Rhamphiophis oxyrhynchus is a species of mildly venomous snake in the family Psammophiidae. The species is native to East Africa. Its common name refers to its hooked snout, which it uses to dig burrows, and to its reddish-brown dorsal coloration. It hunts small animals during the day with the help of its venomous bite.

==Taxonomy==
The two subspecies are R.o. oxyrhynchus (J.T. Reinhardt, 1843) and R.o. rostratus W. Peters, 1854. Some authorities consider the latter to be a species, R. rostratus W. Peters, 1854.

==Description==
Rhamphiophis oxyrhynchus is large and stout, with males reaching a maximum length of 1.1 m and females reaching 1.07 m. It has a shortened skull, as with all beaked snakes, giving it a clear distinction between its head and body, as well as a dark brown eye stripe running down the side of its head. Its eyes are large with round pupils. Its back ranges from grey to yellowish-brown to reddish-brown, and its belly is cream or yellowish-white.

==Geographic range==
The range of Rhamphiophis oxyrhynchus includes north Botswana, north Zimbabwe, Zambia, Mozambique, Tanzania, Uganda, Kenya, South Sudan, and Sudan.

==Habitat==
It primarily inhabits bushveld and thornveld (bushland) habitats.

==Biology==
Diurnal animals, Rhamphiophis oxyrhynchus hunts small animals, including other snakes, but stays in burrows during the hottest part of the day.

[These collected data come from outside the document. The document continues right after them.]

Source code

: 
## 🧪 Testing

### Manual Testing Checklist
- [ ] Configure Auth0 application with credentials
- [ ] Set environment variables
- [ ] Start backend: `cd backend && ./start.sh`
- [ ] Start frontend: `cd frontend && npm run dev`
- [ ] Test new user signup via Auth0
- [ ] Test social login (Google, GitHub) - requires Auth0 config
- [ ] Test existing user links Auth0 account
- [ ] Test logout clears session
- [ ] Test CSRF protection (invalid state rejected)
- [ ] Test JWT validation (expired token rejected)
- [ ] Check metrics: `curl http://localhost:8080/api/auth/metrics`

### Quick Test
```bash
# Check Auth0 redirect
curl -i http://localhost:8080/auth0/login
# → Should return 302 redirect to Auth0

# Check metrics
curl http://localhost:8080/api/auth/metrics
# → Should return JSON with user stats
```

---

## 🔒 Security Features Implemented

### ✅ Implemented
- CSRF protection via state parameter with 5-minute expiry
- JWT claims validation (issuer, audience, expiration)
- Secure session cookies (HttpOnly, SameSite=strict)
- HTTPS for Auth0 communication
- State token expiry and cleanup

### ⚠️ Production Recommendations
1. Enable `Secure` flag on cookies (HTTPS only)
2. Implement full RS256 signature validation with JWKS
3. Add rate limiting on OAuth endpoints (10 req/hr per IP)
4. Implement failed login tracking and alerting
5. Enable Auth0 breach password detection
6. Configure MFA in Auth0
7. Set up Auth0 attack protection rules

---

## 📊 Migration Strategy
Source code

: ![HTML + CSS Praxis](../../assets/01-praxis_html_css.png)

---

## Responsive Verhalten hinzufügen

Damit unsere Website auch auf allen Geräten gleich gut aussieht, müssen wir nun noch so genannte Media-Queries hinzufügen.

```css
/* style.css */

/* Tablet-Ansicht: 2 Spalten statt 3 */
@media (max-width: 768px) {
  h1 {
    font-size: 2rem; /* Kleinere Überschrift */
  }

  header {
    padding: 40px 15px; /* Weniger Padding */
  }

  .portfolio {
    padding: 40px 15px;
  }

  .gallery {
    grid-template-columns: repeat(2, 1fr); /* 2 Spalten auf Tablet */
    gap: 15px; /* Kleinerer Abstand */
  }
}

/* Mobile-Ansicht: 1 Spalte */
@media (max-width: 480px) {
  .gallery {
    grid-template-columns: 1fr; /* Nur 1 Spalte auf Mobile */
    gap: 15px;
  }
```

In the summer, females lay eight to 17 cylindrical eggs with dimensions of about 36 × 21 mm over the span of several days. The snake's venom, one of its components of which is a neurotoxin called rufoxin, causes hypotension and circulatory shock in small mammals, but is not dangerous to humans.